EDFA

class sionna.phy.channel.EDFA(g: float = 4.0, f: float = 7.0, f_c: float = 193550000000000.0, dt: float = 1e-12, with_dual_polarization: bool = False, precision: str | None = None, device: str | None = None, **kwargs)

Bases: sionna.phy.block.Block

Block implementing a model of an Erbium-Doped Fiber Amplifier

Amplifies the optical input signal by a given gain and adds amplified spontaneous emission (ASE) noise.
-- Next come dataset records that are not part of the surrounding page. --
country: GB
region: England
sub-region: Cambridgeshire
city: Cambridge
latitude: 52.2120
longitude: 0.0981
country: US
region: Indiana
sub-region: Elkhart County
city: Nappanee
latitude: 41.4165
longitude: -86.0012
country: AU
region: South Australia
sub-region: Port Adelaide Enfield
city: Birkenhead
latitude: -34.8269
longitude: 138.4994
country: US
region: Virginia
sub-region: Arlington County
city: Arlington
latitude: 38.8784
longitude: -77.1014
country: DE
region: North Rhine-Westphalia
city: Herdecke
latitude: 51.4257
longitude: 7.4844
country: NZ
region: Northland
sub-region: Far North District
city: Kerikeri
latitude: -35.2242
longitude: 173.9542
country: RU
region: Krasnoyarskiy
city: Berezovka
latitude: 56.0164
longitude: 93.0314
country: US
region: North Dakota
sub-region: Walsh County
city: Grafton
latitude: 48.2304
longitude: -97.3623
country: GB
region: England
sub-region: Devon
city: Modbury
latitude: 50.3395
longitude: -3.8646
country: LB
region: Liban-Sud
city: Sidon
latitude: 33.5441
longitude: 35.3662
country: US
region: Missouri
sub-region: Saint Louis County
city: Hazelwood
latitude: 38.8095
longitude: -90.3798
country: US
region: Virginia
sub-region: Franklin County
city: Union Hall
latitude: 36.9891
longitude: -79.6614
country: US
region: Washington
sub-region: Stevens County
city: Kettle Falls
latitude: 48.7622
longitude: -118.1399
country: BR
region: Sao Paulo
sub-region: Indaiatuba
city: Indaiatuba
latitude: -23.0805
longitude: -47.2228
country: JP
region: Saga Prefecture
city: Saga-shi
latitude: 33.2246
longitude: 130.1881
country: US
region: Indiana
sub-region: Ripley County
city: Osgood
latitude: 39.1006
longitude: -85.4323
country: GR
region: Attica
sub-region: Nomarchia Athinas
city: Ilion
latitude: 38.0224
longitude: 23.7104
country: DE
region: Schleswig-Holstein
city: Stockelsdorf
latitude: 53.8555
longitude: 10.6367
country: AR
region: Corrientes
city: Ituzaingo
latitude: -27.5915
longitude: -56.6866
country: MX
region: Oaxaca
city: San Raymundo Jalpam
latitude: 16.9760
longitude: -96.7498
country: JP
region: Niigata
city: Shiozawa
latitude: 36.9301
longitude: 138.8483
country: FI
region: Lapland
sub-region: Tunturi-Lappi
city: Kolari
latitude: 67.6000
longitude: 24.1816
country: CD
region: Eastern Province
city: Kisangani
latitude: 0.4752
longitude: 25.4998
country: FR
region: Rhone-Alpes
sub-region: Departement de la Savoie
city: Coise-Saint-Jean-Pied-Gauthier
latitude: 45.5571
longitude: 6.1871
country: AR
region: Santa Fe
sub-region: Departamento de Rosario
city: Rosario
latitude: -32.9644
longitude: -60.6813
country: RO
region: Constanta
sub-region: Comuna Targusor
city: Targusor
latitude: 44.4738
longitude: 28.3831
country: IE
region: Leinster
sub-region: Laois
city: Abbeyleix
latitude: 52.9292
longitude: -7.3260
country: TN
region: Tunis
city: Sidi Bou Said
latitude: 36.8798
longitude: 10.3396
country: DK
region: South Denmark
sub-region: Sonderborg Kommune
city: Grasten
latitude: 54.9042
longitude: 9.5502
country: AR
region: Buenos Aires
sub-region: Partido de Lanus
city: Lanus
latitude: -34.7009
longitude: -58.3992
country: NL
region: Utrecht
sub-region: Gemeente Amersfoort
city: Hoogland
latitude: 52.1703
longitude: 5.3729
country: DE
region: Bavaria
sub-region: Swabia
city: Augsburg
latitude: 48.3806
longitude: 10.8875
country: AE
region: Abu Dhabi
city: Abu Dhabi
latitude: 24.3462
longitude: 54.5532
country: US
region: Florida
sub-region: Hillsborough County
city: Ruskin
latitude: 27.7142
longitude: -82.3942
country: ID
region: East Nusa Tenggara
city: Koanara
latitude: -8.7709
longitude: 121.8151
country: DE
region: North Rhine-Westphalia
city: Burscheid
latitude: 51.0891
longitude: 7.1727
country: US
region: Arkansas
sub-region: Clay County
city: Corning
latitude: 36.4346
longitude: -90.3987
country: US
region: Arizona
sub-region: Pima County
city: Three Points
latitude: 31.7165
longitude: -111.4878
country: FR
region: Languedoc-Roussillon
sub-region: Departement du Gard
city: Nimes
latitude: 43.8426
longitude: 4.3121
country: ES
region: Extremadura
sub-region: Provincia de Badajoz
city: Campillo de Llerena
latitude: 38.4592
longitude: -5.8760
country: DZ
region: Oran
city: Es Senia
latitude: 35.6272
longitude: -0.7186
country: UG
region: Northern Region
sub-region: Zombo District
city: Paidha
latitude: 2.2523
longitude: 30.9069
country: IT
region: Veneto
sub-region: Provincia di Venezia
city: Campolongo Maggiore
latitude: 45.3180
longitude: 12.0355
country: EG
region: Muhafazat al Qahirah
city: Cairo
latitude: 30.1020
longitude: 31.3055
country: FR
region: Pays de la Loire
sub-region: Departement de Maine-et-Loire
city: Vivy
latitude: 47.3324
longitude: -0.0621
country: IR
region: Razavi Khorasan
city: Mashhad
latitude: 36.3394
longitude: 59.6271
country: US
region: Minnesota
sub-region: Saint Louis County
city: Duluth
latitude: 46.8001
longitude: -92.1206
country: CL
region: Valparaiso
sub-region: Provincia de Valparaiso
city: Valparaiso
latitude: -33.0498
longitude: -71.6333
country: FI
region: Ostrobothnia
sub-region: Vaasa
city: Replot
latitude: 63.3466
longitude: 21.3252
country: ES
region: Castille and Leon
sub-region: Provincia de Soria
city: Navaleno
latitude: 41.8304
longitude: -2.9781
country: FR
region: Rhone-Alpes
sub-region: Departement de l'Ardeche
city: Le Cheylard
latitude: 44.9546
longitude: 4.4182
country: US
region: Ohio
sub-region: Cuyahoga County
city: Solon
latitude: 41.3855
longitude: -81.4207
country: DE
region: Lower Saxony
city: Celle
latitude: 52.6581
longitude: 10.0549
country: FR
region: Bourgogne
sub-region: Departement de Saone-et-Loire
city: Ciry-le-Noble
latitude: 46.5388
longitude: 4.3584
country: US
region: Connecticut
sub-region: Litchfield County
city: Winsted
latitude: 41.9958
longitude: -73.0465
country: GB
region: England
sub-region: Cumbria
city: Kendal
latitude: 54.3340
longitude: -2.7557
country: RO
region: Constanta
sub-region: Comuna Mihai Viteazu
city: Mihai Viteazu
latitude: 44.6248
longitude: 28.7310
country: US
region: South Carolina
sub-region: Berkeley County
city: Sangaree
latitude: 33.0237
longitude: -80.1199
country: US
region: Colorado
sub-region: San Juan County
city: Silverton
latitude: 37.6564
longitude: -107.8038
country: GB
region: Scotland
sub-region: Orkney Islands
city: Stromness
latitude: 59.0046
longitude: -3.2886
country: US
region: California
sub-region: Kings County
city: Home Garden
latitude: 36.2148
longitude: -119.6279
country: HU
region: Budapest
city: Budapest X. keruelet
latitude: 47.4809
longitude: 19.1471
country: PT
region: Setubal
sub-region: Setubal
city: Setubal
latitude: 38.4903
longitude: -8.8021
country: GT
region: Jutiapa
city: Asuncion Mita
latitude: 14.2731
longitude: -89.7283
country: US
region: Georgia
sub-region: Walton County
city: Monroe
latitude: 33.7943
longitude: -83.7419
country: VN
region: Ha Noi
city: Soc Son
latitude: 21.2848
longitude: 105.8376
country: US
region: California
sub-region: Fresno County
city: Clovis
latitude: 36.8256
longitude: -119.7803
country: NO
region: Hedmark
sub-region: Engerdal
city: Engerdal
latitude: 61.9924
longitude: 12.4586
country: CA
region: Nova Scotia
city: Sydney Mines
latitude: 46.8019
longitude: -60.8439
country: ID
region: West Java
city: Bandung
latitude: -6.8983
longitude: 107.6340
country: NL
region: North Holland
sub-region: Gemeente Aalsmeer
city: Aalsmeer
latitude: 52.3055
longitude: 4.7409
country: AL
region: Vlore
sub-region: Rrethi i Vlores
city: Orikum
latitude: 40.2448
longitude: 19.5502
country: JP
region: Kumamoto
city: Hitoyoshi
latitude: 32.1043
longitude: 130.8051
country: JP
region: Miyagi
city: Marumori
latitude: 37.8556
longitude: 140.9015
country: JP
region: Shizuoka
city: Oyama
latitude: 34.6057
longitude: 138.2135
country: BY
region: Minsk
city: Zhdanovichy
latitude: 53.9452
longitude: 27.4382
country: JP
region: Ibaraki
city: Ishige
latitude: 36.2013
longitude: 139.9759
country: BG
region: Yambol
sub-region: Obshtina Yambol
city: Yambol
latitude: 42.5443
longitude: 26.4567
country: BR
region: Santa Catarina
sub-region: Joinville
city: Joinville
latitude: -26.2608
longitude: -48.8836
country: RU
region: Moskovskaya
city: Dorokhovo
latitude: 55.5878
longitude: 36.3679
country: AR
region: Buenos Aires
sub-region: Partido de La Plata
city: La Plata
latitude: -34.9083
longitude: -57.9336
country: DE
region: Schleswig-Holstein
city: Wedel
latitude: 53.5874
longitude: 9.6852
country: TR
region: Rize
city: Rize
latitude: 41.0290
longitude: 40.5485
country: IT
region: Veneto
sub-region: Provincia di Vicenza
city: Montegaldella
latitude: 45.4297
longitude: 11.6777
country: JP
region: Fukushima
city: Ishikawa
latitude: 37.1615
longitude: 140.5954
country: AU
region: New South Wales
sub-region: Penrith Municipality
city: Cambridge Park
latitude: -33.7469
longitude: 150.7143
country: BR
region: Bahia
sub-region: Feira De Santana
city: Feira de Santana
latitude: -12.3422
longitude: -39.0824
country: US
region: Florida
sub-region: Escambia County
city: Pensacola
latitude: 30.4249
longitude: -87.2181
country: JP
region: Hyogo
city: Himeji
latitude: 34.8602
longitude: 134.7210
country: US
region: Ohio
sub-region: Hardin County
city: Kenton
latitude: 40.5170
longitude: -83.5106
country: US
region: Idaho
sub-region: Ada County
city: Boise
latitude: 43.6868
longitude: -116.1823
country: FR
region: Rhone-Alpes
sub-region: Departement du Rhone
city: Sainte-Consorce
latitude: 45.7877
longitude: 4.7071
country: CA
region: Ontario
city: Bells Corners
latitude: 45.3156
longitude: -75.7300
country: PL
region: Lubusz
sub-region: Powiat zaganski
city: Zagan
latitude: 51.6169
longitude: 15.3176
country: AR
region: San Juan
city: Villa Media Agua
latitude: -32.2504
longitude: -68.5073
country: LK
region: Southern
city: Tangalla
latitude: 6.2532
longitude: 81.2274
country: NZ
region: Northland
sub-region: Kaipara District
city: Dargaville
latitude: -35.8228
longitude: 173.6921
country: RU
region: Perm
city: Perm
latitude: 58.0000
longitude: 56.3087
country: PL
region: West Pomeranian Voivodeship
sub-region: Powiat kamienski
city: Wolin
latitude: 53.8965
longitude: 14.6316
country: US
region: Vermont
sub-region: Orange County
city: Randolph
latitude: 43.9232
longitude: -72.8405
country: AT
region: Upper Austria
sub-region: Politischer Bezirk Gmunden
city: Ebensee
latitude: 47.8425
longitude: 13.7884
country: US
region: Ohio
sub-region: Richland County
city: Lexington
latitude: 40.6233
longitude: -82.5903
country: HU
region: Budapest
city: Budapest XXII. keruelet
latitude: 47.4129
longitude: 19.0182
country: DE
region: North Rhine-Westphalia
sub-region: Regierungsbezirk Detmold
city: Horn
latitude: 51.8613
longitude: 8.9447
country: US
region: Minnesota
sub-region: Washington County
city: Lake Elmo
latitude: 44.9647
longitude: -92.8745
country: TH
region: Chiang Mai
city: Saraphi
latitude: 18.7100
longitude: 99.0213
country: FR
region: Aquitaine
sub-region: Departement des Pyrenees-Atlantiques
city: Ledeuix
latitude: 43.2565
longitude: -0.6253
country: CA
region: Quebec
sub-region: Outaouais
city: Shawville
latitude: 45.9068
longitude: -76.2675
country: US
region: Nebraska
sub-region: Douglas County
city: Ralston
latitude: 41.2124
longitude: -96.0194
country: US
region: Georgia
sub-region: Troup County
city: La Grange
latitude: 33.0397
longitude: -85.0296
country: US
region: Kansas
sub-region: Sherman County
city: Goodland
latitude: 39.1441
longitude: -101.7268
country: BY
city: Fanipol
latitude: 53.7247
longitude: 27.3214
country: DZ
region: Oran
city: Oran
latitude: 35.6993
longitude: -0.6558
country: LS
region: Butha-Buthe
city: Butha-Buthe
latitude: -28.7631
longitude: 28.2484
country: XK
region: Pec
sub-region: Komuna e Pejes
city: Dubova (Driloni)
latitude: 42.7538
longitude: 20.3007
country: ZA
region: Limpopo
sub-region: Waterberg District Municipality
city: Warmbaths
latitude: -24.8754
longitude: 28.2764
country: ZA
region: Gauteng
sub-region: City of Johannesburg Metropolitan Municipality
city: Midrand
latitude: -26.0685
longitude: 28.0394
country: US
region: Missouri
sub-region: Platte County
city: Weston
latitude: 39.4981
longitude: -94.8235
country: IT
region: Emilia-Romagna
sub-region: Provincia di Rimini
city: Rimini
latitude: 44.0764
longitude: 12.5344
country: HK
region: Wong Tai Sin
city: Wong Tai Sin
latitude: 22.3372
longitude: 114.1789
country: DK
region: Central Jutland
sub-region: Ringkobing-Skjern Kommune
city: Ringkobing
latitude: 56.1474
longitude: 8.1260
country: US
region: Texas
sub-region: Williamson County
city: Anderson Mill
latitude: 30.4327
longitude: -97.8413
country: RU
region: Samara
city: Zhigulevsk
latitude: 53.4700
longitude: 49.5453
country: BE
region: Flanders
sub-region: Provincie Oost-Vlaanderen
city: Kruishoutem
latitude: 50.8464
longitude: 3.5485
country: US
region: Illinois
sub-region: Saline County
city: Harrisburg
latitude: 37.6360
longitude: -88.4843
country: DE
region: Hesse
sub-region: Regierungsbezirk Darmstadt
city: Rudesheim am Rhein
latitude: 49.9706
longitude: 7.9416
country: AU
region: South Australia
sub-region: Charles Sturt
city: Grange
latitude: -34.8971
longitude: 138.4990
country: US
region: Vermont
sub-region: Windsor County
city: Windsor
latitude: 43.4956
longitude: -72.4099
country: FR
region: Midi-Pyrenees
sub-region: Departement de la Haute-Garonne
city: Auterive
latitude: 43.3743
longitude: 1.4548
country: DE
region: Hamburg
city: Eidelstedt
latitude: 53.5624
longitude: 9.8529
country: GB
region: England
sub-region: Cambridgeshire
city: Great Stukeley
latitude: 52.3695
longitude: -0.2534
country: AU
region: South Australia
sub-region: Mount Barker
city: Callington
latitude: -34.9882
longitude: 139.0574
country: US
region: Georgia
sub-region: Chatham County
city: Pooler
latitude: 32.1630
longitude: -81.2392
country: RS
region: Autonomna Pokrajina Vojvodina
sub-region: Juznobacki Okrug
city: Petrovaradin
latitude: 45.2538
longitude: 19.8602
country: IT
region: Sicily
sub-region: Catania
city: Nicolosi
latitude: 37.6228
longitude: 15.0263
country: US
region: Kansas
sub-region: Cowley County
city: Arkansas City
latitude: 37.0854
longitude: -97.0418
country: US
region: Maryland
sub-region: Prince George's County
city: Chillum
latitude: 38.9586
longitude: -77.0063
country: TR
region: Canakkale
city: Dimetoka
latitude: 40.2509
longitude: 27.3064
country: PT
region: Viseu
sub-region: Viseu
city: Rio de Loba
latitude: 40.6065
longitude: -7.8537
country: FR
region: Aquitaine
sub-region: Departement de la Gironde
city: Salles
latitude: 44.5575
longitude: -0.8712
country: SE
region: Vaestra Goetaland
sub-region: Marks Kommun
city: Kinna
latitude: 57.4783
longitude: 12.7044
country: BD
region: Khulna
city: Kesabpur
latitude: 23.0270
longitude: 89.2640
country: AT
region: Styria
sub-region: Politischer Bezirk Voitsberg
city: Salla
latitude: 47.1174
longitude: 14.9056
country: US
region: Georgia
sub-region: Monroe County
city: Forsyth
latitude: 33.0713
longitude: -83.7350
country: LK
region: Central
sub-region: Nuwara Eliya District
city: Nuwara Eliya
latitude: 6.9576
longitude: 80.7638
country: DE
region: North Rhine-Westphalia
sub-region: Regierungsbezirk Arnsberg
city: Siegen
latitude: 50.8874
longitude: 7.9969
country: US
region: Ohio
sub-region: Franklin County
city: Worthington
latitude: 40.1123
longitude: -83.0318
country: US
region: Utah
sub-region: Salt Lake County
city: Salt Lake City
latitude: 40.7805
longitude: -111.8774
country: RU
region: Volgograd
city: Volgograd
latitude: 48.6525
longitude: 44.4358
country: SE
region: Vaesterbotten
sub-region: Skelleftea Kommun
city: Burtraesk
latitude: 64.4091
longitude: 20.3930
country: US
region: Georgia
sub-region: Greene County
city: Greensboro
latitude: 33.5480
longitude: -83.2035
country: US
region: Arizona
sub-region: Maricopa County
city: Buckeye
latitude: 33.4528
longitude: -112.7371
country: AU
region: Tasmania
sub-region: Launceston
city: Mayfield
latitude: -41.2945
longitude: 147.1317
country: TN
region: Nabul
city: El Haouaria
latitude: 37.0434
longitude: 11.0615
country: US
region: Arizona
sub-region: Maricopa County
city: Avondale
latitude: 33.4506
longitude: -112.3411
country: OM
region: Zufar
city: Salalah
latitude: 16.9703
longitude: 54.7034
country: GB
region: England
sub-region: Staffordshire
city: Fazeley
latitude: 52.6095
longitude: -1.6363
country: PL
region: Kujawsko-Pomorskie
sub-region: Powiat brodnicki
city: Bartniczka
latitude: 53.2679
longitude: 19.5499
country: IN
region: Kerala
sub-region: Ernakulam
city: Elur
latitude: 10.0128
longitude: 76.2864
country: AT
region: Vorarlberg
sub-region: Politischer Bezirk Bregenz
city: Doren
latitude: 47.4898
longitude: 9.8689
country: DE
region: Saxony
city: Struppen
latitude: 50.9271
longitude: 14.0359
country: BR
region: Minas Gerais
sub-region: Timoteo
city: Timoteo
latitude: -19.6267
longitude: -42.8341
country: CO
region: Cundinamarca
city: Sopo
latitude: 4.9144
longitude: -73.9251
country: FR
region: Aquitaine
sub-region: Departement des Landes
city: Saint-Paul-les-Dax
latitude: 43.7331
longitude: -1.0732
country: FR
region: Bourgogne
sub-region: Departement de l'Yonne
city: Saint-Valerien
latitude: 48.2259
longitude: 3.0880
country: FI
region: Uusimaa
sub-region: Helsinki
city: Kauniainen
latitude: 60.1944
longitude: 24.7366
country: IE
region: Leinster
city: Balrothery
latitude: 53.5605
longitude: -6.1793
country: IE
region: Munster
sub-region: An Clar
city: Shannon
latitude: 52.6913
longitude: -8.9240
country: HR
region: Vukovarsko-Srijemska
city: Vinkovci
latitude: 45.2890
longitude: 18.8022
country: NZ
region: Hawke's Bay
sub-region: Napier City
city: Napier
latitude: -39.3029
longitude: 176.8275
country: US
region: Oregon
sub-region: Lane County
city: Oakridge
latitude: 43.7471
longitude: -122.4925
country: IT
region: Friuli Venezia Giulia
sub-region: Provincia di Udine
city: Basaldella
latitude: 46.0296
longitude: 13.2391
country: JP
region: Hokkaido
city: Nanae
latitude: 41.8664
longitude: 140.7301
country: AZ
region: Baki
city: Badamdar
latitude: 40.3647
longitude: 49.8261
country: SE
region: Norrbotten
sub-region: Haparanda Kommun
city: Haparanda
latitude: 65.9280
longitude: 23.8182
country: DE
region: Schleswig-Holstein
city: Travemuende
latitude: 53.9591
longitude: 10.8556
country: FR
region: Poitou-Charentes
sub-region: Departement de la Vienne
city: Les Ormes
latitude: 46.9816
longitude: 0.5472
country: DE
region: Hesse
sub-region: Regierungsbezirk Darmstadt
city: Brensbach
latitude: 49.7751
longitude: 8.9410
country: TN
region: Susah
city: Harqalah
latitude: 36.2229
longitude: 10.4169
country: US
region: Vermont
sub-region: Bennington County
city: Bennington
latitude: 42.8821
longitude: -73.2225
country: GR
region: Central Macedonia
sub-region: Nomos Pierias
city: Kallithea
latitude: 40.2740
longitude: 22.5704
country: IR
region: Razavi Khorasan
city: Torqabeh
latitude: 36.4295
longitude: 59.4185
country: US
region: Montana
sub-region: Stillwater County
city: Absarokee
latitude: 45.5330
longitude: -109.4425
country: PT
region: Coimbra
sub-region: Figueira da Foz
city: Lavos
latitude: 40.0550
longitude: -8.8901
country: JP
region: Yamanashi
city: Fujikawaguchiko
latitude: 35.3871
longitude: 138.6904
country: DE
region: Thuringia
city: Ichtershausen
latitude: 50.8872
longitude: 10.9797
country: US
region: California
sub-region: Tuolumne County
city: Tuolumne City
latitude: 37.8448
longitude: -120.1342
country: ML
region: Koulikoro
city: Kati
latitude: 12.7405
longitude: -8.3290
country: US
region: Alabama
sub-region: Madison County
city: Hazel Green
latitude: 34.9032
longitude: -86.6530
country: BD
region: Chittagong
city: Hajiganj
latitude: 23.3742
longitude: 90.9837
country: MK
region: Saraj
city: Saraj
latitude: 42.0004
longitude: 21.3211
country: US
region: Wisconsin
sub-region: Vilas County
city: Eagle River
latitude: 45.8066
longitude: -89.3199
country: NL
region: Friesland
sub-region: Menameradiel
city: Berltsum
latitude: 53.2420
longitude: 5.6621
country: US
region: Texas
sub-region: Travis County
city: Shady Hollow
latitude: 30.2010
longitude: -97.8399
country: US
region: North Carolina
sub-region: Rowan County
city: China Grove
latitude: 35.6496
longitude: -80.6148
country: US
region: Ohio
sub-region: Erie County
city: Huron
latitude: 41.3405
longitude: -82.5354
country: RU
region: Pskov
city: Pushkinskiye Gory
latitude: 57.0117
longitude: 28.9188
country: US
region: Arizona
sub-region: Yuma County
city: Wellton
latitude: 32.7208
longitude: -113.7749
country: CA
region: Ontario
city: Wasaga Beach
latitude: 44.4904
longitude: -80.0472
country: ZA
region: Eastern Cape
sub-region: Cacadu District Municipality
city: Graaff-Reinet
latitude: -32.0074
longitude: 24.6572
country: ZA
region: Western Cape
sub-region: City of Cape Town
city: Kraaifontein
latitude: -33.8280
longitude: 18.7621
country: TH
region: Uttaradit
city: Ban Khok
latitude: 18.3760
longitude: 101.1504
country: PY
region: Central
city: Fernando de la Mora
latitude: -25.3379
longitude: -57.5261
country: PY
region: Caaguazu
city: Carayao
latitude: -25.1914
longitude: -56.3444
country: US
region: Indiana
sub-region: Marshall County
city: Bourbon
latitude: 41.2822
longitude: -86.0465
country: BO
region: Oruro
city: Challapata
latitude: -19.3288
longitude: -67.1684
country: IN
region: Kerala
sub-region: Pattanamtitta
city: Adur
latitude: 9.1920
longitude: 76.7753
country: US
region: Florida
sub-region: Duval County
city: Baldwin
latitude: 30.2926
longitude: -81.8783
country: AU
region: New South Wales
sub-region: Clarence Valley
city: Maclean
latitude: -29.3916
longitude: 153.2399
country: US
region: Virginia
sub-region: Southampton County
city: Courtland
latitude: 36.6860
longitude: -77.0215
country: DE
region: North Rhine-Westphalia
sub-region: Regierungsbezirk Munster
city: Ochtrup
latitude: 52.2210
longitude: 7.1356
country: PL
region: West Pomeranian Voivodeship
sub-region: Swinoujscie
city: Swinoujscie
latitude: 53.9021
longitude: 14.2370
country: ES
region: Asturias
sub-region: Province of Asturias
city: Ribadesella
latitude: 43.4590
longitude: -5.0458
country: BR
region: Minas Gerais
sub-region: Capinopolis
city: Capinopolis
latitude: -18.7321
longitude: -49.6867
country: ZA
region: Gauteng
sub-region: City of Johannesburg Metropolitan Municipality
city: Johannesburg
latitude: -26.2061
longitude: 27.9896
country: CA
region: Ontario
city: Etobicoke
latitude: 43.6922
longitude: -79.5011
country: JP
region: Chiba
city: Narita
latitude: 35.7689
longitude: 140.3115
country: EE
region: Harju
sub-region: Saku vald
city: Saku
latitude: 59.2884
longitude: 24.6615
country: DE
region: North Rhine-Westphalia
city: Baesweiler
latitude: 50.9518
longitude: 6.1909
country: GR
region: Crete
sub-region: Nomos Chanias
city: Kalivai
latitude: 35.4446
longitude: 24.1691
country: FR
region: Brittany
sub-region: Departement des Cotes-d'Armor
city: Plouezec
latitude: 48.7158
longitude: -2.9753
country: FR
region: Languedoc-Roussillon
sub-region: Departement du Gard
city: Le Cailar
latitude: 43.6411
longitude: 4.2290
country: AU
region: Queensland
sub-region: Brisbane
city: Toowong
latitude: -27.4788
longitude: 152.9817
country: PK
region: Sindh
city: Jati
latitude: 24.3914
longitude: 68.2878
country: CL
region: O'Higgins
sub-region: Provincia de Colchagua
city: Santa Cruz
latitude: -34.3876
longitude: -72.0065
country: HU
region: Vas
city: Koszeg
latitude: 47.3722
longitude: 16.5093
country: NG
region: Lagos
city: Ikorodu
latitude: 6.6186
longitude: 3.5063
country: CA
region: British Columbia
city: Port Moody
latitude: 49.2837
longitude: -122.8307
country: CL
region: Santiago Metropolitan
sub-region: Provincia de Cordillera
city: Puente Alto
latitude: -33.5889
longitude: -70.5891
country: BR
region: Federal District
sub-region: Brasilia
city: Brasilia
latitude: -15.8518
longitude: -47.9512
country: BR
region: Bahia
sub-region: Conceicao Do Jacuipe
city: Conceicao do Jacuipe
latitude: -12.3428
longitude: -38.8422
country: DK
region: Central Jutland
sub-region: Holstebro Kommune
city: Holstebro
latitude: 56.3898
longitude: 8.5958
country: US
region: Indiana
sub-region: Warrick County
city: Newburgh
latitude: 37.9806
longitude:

The noise figure including the noise due to beating of signal and spontaneous emission is \(F_\mathrm{ASE,shot} =\frac{\mathrm{SNR} _\mathrm{in}}{\mathrm{SNR}_\mathrm{out}}\), where ideally the detector is limited by shot noise only, and \(\text{SNR}\) is the signal-to-noise-ratio. Shot noise is neglected here but is required to derive the noise power of the amplifier, as otherwise the input SNR is infinitely large. Hence, for the input SNR, it follows [A2012] that \(\mathrm{SNR}_\mathrm{in}=\frac{P}{2hf_cW}\), where \(h\) denotes Planck’s constant, \(P\) is the signal power, and \(W\) the considered bandwidth. The output SNR is decreased by ASE noise induced by the amplification. Note that shot noise is applied after the amplifier and is hence not amplified. It results that \(\mathrm{SNR}_\mathrm{out}=\frac{GP}{\left (4\rho_\mathrm{ASE}+2hf_c\right)W}\), where \(G\) is the parametrized gain. Hence, one can write the former equation as \(F_\mathrm{ASE,shot} = 2 n_\mathrm{sp} \left(1-G^{-1}\right) + G^{-1}\). Dropping shot noise again results in \(F = 2 n_\mathrm{sp} \left(1-G^ {-1}\right)=2 n_\mathrm{sp} \frac{G-1}{G}\).

For a transparent link, e.g., the required gain per span is \(G = \exp\left(\alpha \ell \right)\). The spontaneous emission factor is \(n_\mathrm{sp}=\frac{F} {2}\frac{G}{G-1}\). According to [A2012] and [EKWFG2010] combined with [BGT2000] and [GD1991], the noise power spectral density of the EDFA per state of polarization is obtained as \(\rho_\mathrm{ASE}^{(1)} = n_\mathrm{sp}\left (G-1\right) h f_c=\frac{1}{2}G F h f_c\). At simulation frequency \(f_\mathrm{sim}\), the noise has a power of \(P_\mathrm{ASE}^{(1)}=\sigma_\mathrm{n,ASE}^2=2\rho_\mathrm{ASE}^{(1)} \cdot f_\mathrm{sim}\), where the factor \(2\) accounts for the unpolarized noise (for dual polarization the factor is \(1\) per polarization). Here, the notation \(()^{(1)}\) means that this is the noise introduced by a single EDFA.

Parameters:

• g (float) – Amplifier gain (linear domain). Defaults to 4.0.

• f (float) – Noise figure (linear domain). Defaults to 7.0.

• f_c (float) – Carrier frequency \(f_\mathrm{c}\) in \((\text{Hz})\). Defaults to 193.55e12.

• dt (float) – Time step \(\Delta_t\) in \((\text{s})\). Defaults to 1e-12.

• with_dual_polarization (bool) – If True, considers axis [-2] as x- and y-polarization and applies the noise per polarization. Defaults to False.

• precision (str | None) – Precision used for internal calculations and outputs. If set to None, precision is used.

• device (str | None) – Device for computation. If None, device is used.

Inputs:

x – Tensor, torch.complex. Optical input signal.

Outputs:

y – Tensor (same shape as x), torch.complex. Amplifier output.

Examples

import torch
from sionna.phy.channel.optical import EDFA

edfa = EDFA(
    g=4.0,
    f=2.0,
    f_c=193.55e12,
    dt=1.0e-12,
    with_dual_polarization=False)

# x is the optical input signal
x = torch.randn(10, 100, dtype=torch.complex64)
y = edfa(x)
print(y.shape)
# torch.Size([10, 100])